Here is an excerpt of an interview I had with local literary editor Alison Dickson. Find the rest at ~Prof. Jenn

5 Questions: Allison M. Dickson          Interviewer: Jenn Zuko Boughn

1)    How did you get into the editing gig? Do you like it? How does it compare to being a writer?

It really started in college, when I was always the go-to girl in peer editing groups in various writing classes. The act of editing has always come very naturally to me. Having an “ear” for another person’s voice is part of it, but I truly enjoy seeking out errors and looking for compelling ways to express something more visually. After college, I started doing beta reading for some writer friends and one of them was so impressed and suggested that I should consider looking for ways to get paid to do it. That stuck with me. Since I was a stay-at-home mom in need of additional income, and I loved doing it, I figured why not give it a go? I started researching the freelance editing market, getting a feel for the services other companies offered, as well as thinking of ways I could set myself apart from the pack. Eventually, Allison Edits was born. The little company has undergone some adjustments since its inception, and there have been some moments when I’ve asked myself what the heck I’ve gotten myself into, but overall, I have found it to be rewarding. Overall, I bill myself as a “boutique” service. I don’t have a staff or a fancy uploader on my site. Instead, what you get is me devoting as much time and effort as possible into delivering the best edit for your work and making you feel more confident as you wade through the process of getting published. It’s a jungle out there.
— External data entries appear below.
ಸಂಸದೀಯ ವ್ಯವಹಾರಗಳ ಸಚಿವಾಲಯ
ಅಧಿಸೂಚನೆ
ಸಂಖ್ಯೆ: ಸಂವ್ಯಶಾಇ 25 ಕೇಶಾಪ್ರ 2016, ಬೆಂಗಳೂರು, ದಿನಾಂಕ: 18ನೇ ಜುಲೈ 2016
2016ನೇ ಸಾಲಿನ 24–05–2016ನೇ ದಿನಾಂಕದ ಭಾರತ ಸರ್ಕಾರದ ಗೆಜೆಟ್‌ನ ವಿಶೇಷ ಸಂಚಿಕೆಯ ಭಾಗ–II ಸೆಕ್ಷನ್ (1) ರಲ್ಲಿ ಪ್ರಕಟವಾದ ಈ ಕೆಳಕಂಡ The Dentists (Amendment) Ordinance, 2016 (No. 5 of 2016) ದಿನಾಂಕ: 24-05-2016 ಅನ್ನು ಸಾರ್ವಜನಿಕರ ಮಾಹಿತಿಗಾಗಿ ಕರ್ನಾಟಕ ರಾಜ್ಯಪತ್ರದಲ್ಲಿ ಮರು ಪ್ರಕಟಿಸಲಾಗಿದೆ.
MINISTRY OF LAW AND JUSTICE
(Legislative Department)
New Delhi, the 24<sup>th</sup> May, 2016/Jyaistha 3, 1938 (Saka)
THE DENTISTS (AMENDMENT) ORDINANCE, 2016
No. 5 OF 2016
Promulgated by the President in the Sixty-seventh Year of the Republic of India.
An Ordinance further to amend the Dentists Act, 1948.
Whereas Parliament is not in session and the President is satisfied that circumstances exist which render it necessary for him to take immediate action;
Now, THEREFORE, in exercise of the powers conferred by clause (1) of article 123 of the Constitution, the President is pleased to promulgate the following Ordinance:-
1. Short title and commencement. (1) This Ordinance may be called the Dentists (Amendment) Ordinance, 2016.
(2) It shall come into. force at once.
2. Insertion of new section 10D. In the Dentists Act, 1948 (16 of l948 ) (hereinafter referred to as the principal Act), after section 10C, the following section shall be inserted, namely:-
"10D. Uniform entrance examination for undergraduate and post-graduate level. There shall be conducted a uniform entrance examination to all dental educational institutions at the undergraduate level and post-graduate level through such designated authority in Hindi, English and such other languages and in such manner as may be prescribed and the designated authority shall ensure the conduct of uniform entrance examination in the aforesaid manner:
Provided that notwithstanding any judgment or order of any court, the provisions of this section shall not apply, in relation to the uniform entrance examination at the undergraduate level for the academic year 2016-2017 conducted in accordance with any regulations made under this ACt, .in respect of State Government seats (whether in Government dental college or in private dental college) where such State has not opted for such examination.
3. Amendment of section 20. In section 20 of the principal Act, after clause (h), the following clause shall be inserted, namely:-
Unfortunately, editing takes time away from my writing. I find that when I’m in the course of a hard edit, I’m devoting most of my creative energies to the client. And that’s fine. But I’ve never been able to edit and write in tandem. However, I have found that editing someone else’s work has often given me the inspiration or energy to tackle my own projects again after I’ve finished. And when I do, I find that I write better. I recommend all writers network with other folks in the craft so that they have the opportunity to beta read and edit other writing, even free of charge. It’s easier to see shortcomings in other people’s work than it is your own, and so it’s a priceless educational experience in what not to do.